To get the HubICL started, CILMAR staff worked with the HUBzero programming team to understand how their needs for an intercultural platform differed from those of more STEM-focused science gateways. The programmers then translated CILMAR’s vision for the HubICL Toolbox, a new Hub feature, into code. The Toolbox is a central place to locate and share activities, media, assessment, curriculum, and other intercultural resources. The HubICL officially launched to users in November 2018.
For Acheson-Clair, the HubICL is already well on its way to fulfilling her original vision. She hopes to see the Toolbox grow more robust, and hopes to see external users contribute new tools, reviews, notes, and feedback for the Toolbox to become a community effort, like Wikipedia. She also wants to see the publication section grow, considering one day turning it into an online journal, and is interested in using a Hub Forum as a job board.
The HubICL has enabled CILMAR to take its mission around the world, and now, as Acheson-Clair explains, it “cuts across everything we’re doing.
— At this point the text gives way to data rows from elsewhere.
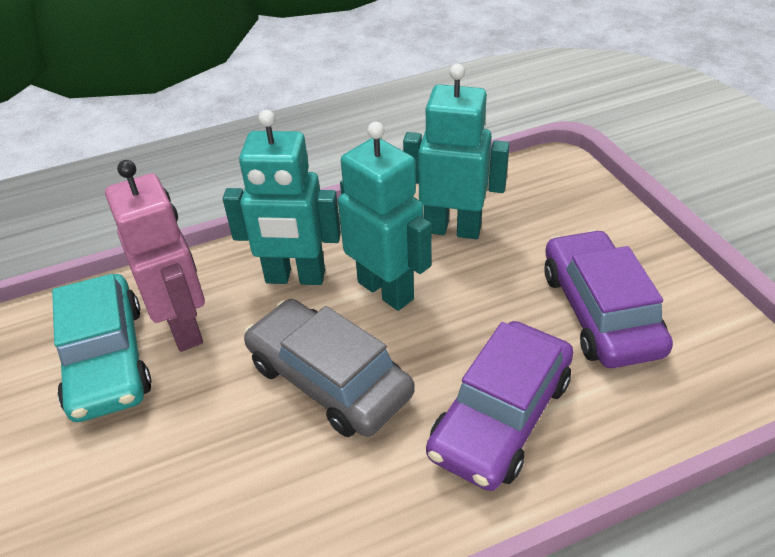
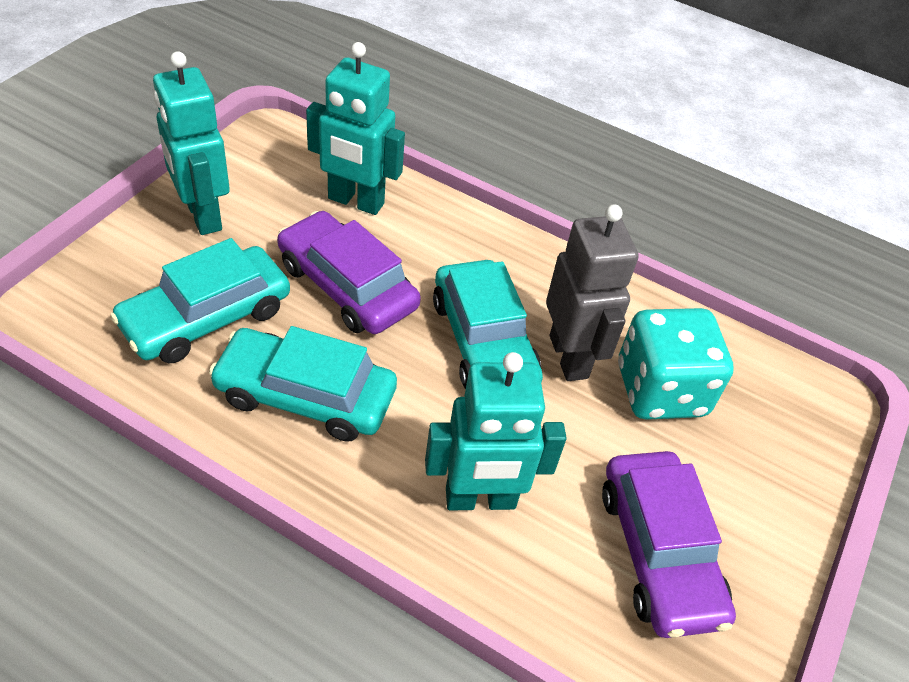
grey car: 1 -> 0
grey robot: 0 -> 1
pink robot: 1 -> 0
turquoise car: 1 -> 3
turquoise dice: 0 -> 1

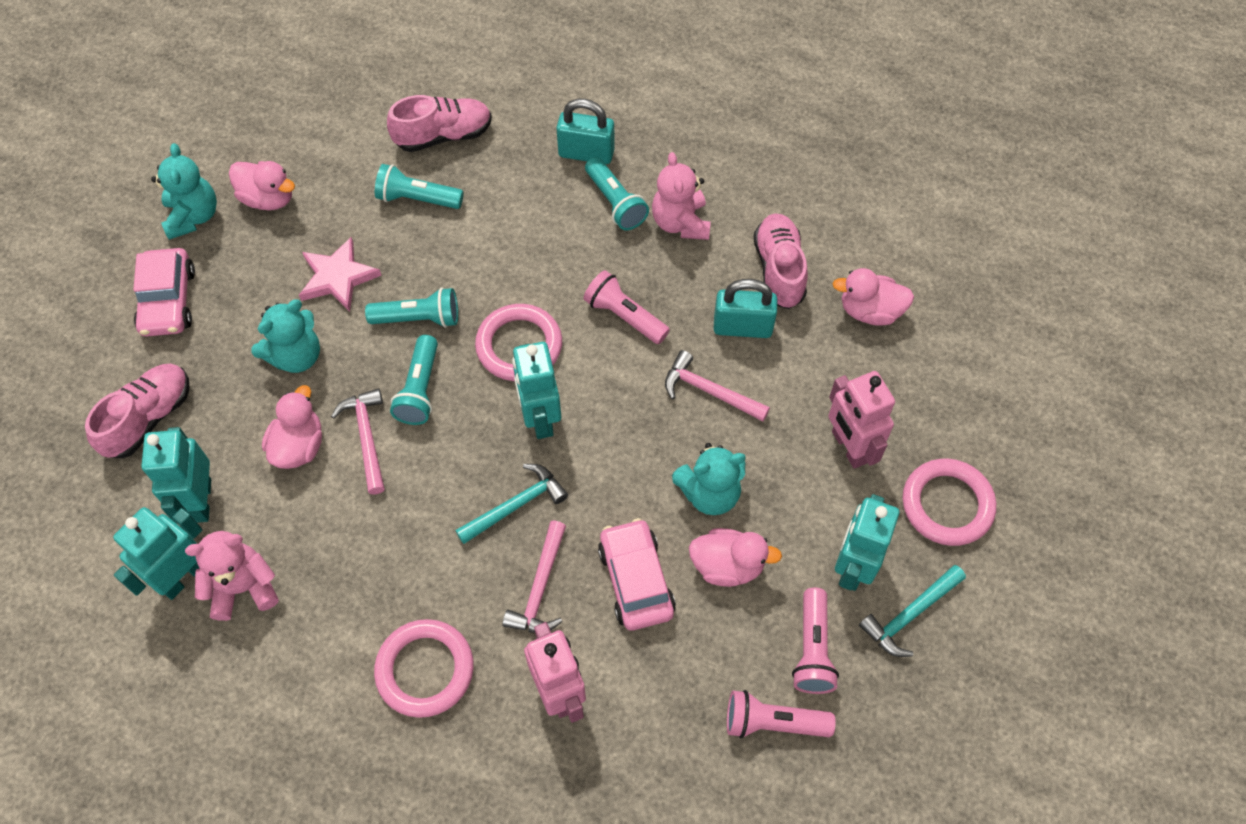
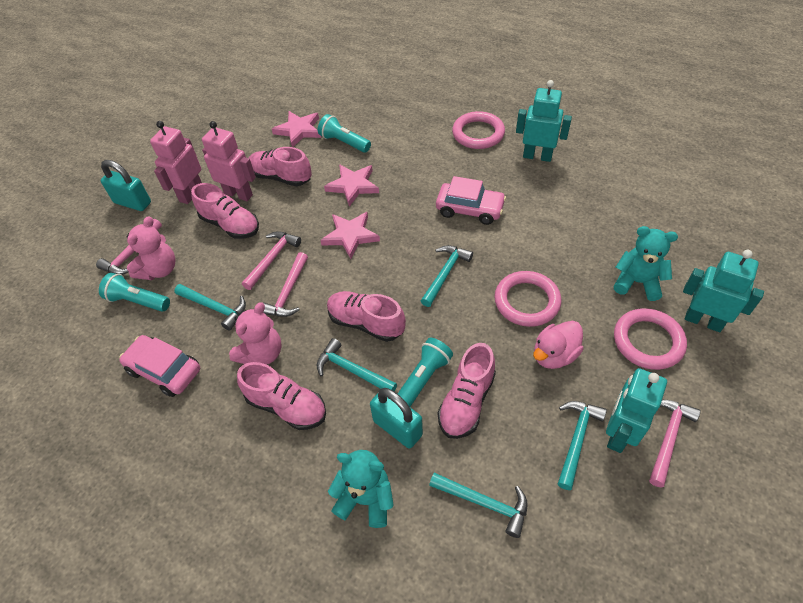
pink duck: 4 -> 1
pink flashlight: 3 -> 0
pink hammer: 3 -> 4
pink shoe: 3 -> 5
pink star: 1 -> 3
turquoise flashlight: 4 -> 3
turquoise hammer: 2 -> 5
turquoise robot: 4 -> 3
turquoise teddy bear: 3 -> 2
Each project generates content for the Hub or the Hub feeds content into it.”
She emphasized that the HubICL touches on every line of the CILMAR mission: intercultural development, fostering interaction, mentoring, assessment, and cutting-edge scholarship.
The future of the HubICL is “unimaginable” for Acheson-Clair, as she hopes to one day enter “intercultural learning” into Google and see the HubICL returned as the first search result. “That would mean we made it the virtual space.”